Es verdad. Argentina tiene la mejor carne del mundo. No importa si estás en un local de mala muerte sin nombre visible ni toldo. Te pedís un sándwich de churrasco a punto y la materia prima, muy probablemente, sea hermosa. El Lucero no falla. Porción generosa de un plato que en barrios “bien” cuesta el doble (sin contar el monto del cubierto), el churrasco de acá se puede compartir tranquilamente y bajo este sol y la cumbia a todo volumen, casi te olvidas de cuidar tu mochila todo el tiempo.
Aquí nadie come guiso de República
Paradoja nacional, los republicanos que bautizaron como Constitución al hito urbano del sur porteño nunca imaginaron que con el tiempo se convertiría en emblema del condado sin ley. Acá manda la calle y, tautología argentina, la calle es la calle. ¿Lo qué?
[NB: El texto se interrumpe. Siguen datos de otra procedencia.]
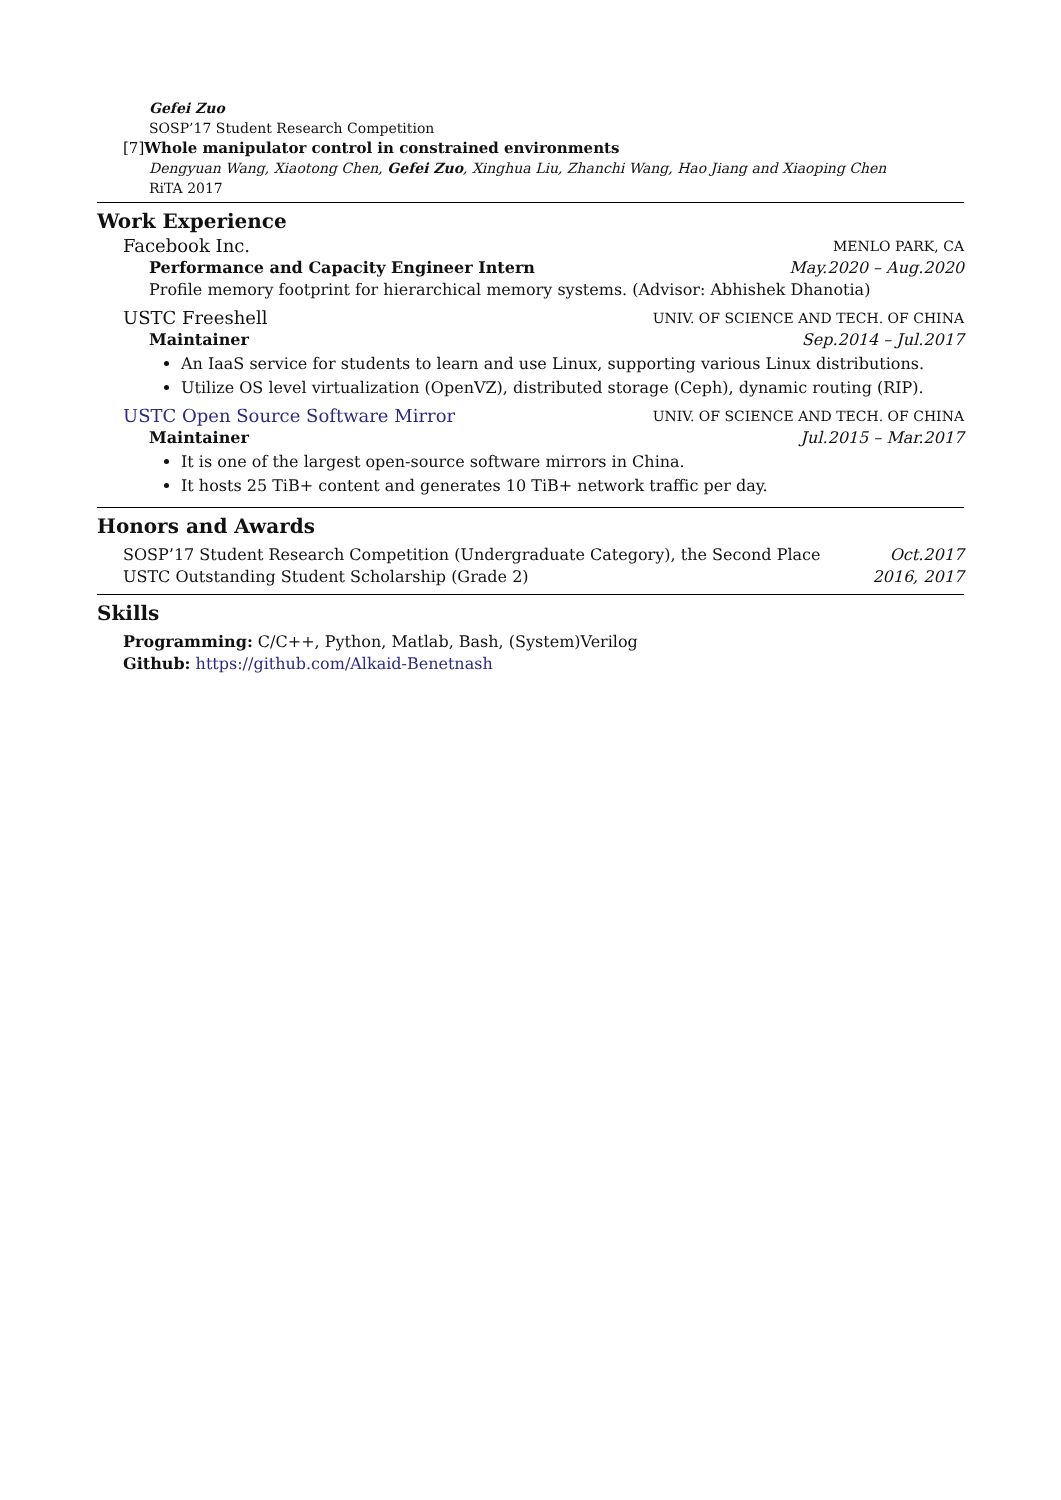Gefei Zuo
SOSP’17 Student Research Competition
[7]Whole manipulator control in constrained environments
Dengyuan Wang, Xiaotong Chen, Gefei Zuo, Xinghua Liu, Zhanchi Wang, Hao Jiang and Xiaoping Chen
RiTA 2017
Work Experience
Facebook Inc. MENLO PARK, CA
Performance and Capacity Engineer Intern May.2020 – Aug.2020
Profile memory footprint for hierarchical memory systems. (Advisor: Abhishek Dhanotia)
USTC Freeshell UNIV. OF SCIENCE AND TECH. OF CHINA
Maintainer Sep.2014 – Jul.2017
An IaaS service for students to learn and use Linux, supporting various Linux distributions.
Utilize OS level virtualization (OpenVZ), distributed storage (Ceph), dynamic routing (RIP).
USTC Open Source Software Mirror UNIV. OF SCIENCE AND TECH. OF CHINA
Maintainer Jul.2015 – Mar.2017
It is one of the largest open-source software mirrors in China.
It hosts 25 TiB+ content and generates 10 TiB+ network traffic per day.
Honors and Awards
SOSP’17 Student Research Competition (Undergraduate Category), the Second Place Oct.2017
USTC Outstanding Student Scholarship (Grade 2) 2016, 2017
Skills
Programming: C/C++, Python, Matlab, Bash, (System)Verilog
Github: https://github.com/Alkaid-Benetnash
Filoso como las puntas de su Iglesia, llamar Constitución a este barrio es como llamar Soledad a la Ciudad de México: los únicos papeles aquí te los van a dar los nenes que entran a los locales a pedir. “Con la democracia se come”, dijo el expresidente Alfonsín una vez. “No era para tanto”, dijo el Fondo Monetario Internacional poco después, pero hoy, en los alrededores de la estación nadie espera llenarse con guiso de otra república que no sea la dominicana.